WHAT TO WORK ON —
• a. According to the John Santanella biography, which district does he represent in the Connecticut House of Representatives?
• b. Carry on the John Santanella biography, starting after its last sentence.

DOCUMENT TEXT —
_ _ _ _ _

Enfield Town Councilor from the 2nd District
- Incumbent
- Assumed office November 8, 2021

Personal details
- Born: May 1, 1967 (age 59)
- Party: Democratic
- Alma mater: Political Science (BA), Boston College, Marketing and Finance (MBA), Boston College

= John Santanella =

American politician (born 1967)

John Santanella (born May 1, 1967) is a member of the Connecticut House of Representatives, representing the 58th district, taking office in 2025. Santanella, also serves as a member of the Enfield Town Council representing the 2nd District, since 2021, and currently serves as Deputy Mayor.

== Early life and career ==
Santanella was raised in Enfield, Connecticut, where he attended Enfield Street School, John F. Kennedy Middle School, and Enfield High School. He attended Boston College, graduating in 1990, and later received a Master of Business Administration in marketing and finance from the university's Carroll School of Management in 1997.

_ _ _ _ _

RECORD EXCERPTS —
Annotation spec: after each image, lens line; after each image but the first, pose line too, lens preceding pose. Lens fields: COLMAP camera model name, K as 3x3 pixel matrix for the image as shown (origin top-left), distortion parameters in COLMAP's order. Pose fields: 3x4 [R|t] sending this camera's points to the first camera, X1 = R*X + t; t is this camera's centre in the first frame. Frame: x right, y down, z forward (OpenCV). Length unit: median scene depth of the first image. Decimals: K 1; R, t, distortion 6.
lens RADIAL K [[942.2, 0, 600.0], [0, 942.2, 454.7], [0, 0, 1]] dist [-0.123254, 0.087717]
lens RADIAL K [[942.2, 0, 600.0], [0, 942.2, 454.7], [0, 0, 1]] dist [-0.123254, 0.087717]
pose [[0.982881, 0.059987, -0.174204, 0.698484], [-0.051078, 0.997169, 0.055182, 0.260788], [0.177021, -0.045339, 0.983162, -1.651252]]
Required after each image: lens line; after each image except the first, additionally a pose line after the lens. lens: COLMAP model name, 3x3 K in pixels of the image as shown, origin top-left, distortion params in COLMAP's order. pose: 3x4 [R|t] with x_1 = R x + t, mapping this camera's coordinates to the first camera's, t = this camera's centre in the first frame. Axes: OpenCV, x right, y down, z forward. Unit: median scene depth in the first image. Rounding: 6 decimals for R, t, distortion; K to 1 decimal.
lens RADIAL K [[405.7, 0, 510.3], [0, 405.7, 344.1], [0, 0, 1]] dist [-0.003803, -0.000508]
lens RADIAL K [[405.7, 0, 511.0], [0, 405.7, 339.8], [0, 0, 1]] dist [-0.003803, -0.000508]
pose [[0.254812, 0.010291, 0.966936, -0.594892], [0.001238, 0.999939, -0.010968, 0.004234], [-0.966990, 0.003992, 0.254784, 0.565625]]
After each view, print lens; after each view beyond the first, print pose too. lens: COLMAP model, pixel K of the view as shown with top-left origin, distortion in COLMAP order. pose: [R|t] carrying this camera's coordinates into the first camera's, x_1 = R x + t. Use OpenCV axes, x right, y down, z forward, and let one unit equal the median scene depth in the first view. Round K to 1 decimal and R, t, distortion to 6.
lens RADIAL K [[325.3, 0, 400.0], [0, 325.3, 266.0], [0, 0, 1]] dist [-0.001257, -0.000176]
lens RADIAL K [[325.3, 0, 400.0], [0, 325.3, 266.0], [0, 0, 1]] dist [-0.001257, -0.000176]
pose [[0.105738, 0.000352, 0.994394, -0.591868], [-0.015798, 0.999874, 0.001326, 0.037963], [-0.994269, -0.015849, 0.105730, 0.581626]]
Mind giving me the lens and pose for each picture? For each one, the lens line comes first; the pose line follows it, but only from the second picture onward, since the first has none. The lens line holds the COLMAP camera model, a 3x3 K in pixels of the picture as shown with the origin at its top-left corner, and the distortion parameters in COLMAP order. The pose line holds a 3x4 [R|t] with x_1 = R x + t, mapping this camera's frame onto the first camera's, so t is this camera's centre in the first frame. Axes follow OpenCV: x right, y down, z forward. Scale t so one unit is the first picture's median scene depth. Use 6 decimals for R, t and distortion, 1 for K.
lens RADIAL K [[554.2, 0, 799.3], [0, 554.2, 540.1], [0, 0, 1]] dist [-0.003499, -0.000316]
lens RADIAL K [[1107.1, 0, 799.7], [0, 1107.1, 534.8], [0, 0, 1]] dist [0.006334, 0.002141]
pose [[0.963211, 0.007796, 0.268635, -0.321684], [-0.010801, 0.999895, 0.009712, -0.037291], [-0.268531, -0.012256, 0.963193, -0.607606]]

_ _ _ _ _

RESPONSES PER TASK —
• a. The 58th district.

• b.
Before entering elected office, Santanella worked in marketing, brand management and product development. His corporate career included positions with Parker Brothers and Milton Bradley, divisions of Hasbro, and Nickelodeon. He later returned to Hasbro before moving into small-business ownership and investment. The Connecticut Mirror has also reported his corporate experience with Parker Brothers, Milton Bradley and Nickelodeon.

== Political career ==
=== Enfield Town Council ===
Santanella was first elected to the Enfield Town Council from the town's Second District in November 2021. He received 759 votes, or 58.8 percent, defeating Republican Kelly Hemmeler. He was reelected in 2023, defeating Hemmeler by a vote of 646 to 636.

During his tenure on the council, Santanella focused on education, economic development and municipal fiscal issues. He supported the referendum for construction of Enfield's public safety complex, the distribution of federal American Rescue Plan Act funds to local small businesses and nonprofit organizations, and changes to the town's food-truck ordinance.

Santanella also advocated for redevelopment of the Enfield Square property and for housing and transit-oriented development in the Thompsonville section of Enfield. During his 2024 campaign for the state House, he identified both projects as priorities for securing additional state investment.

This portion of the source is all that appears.